DATA FOR PROCESSING Start Marker

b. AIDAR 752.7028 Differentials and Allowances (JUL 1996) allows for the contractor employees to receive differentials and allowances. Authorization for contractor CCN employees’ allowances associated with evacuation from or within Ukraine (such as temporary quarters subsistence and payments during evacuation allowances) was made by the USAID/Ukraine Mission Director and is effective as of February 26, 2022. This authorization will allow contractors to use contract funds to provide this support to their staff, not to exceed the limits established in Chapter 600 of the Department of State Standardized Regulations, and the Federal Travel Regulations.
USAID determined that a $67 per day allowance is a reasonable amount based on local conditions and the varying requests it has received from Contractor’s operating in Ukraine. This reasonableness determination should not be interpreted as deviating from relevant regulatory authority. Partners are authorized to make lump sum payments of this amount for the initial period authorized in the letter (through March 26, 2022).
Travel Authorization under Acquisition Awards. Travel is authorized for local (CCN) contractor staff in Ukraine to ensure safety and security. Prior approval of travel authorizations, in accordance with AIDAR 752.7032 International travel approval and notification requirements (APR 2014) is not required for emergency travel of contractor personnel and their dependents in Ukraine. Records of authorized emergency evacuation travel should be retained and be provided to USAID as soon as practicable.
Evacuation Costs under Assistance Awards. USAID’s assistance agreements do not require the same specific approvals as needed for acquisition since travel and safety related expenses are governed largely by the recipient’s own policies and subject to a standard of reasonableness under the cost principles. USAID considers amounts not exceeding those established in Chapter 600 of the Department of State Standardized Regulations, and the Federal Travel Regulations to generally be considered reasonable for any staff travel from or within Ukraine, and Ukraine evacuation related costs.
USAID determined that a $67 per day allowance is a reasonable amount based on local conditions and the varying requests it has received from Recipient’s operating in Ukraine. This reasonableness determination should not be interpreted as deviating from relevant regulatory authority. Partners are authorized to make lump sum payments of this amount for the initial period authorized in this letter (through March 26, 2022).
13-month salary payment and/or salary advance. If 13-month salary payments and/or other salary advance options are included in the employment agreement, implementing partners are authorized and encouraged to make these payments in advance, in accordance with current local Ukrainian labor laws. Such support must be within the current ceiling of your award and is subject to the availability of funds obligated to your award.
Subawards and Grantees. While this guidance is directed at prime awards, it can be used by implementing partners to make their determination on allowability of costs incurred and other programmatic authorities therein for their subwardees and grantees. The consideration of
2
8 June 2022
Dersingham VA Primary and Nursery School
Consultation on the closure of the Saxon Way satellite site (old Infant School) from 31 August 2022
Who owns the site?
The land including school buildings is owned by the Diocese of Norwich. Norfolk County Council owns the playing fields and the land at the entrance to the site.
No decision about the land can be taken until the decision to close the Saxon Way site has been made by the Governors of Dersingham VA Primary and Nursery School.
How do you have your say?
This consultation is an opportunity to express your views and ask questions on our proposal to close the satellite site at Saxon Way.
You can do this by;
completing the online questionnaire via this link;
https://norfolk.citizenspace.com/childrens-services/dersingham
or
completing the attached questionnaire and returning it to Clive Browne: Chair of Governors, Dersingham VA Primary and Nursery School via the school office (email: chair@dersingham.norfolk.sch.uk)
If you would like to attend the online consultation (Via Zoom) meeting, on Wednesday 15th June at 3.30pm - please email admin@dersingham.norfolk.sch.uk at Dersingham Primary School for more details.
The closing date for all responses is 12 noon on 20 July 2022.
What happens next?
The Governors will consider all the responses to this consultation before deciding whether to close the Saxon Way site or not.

DATA FOR PROCESSING End Marker

## WORK INSTRUCTIONS
Show all lines from the records above where the word "owns" occurs.

## RESULT OF THIS TASK
Who owns the site?
The land including school buildings is owned by the Diocese of Norwich. Norfolk County Council owns the playing fields and the land at the entrance to the site.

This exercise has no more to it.